Anne Arundel's man of many conflicts Thomas Redmond: Councilman should have disclosed business deal before vote.

September 24, 1997

THOMAS W. REDMOND SR. could have saved himself a great deal of embarrassment had he revealed his business relationship with William H. DeBaugh Jr.

Instead, the Anne Arundel County councilman decided not to say anything. Along with his other problems -- personal bankruptcy, his former wife's allegations that he threatened her, a possible contempt citation for failing to heed a judge's order -- Mr. Redmond's integrity is once again in question.

Part-time elected officials who own local businesses will invariably run into occasions when they must vote on matters that may affect their financial relationships. Disclosing any potential conflict of interest, no matter how tenuous, is the best method for putting ethical questions to rest.

Had the Pasadena councilman disclosed that his trucking business earns thousands of dollars annually by hauling wood and construction debris to Mr. DeBaugh's recycling company, and by picking up trash there, Mr. Redmond would have one less ethical cloud hanging over his head today. Because Mr. Redmond introduced a measure and cast the deciding vote for an ordinance that permits ''wood waste recycling'' on commercial property -- essentially preserving Mr. DeBaugh's non-conforming business -- it appears Mr. Redmond was helping himself as well as his friend and customer.

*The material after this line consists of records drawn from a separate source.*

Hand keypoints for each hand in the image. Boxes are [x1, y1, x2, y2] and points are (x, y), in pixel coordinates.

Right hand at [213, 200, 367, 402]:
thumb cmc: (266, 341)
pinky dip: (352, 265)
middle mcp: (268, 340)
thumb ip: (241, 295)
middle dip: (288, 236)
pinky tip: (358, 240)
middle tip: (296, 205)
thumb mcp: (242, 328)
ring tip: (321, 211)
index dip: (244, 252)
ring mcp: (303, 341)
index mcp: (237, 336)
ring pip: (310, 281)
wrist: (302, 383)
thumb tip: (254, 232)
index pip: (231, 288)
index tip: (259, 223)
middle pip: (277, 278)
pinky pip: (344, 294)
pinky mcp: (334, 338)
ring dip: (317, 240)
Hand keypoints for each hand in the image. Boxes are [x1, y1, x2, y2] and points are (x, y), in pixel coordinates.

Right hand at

No one expects Mr. Redmond, or anyone in public life, to close up a business he or she had spent years building for the sake of a part-time position on the council. But the public has a right to expect its representatives, when faced with potential conflicts of interest, to do all they can to alleviate suspicions that they are using their offices for private gain.

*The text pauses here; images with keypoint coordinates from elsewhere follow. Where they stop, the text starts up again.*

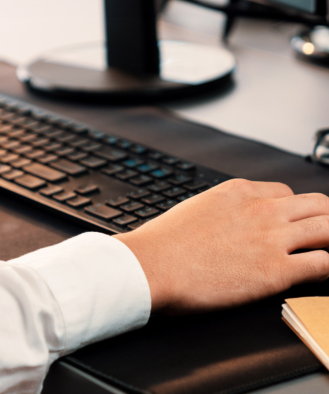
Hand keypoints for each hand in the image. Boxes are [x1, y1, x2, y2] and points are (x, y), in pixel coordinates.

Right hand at [115, 179, 328, 312]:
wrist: (153, 265)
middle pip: (316, 205)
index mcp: (238, 192)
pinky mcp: (276, 271)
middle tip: (325, 231)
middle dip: (325, 217)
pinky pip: (323, 264)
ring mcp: (271, 239)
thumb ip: (218, 211)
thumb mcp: (193, 210)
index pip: (284, 192)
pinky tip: (323, 273)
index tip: (293, 220)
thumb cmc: (163, 243)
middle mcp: (261, 210)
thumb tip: (224, 223)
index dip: (293, 208)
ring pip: (328, 228)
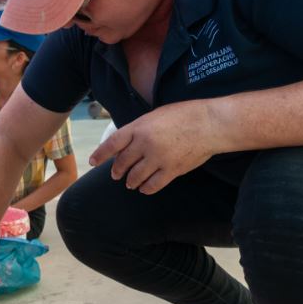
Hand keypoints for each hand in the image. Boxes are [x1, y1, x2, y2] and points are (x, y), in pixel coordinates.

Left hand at [88, 101, 219, 193]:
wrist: (210, 124)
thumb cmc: (185, 115)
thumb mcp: (156, 115)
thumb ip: (140, 129)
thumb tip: (127, 142)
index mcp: (139, 127)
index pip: (113, 143)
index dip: (100, 154)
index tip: (92, 161)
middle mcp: (145, 144)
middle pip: (122, 163)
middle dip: (117, 170)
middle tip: (115, 174)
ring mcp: (158, 158)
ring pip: (135, 177)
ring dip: (130, 181)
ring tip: (130, 183)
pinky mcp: (172, 171)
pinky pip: (152, 185)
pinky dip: (146, 188)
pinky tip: (144, 188)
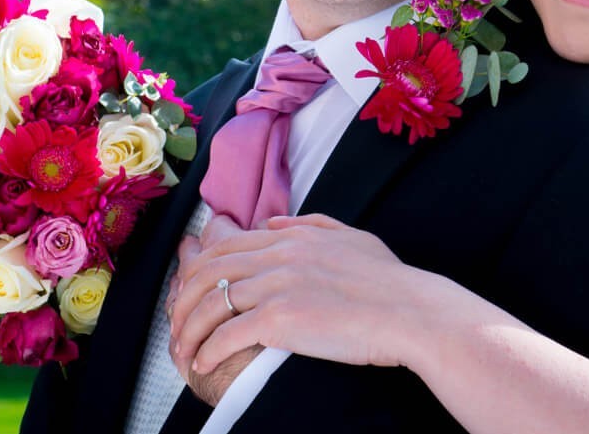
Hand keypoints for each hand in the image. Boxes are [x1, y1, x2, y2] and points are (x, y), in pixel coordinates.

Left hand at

Mr. Redmond should have disclosed his relationship with Mr. DeBaugh before the wood-waste recycling vote. Then he could have recused himself from sponsoring or voting on the legislation -- the prudent course of action. Or he could have legislated, as he did, and suffered the political consequences.

By failing to disclose, Mr. Redmond has exhibited the kind of behavior that feeds public cynicism and ultimately degrades the quality of democracy. Since it is too late to reconsider the bill, Mr. Redmond should think about apologizing for his unacceptable behavior.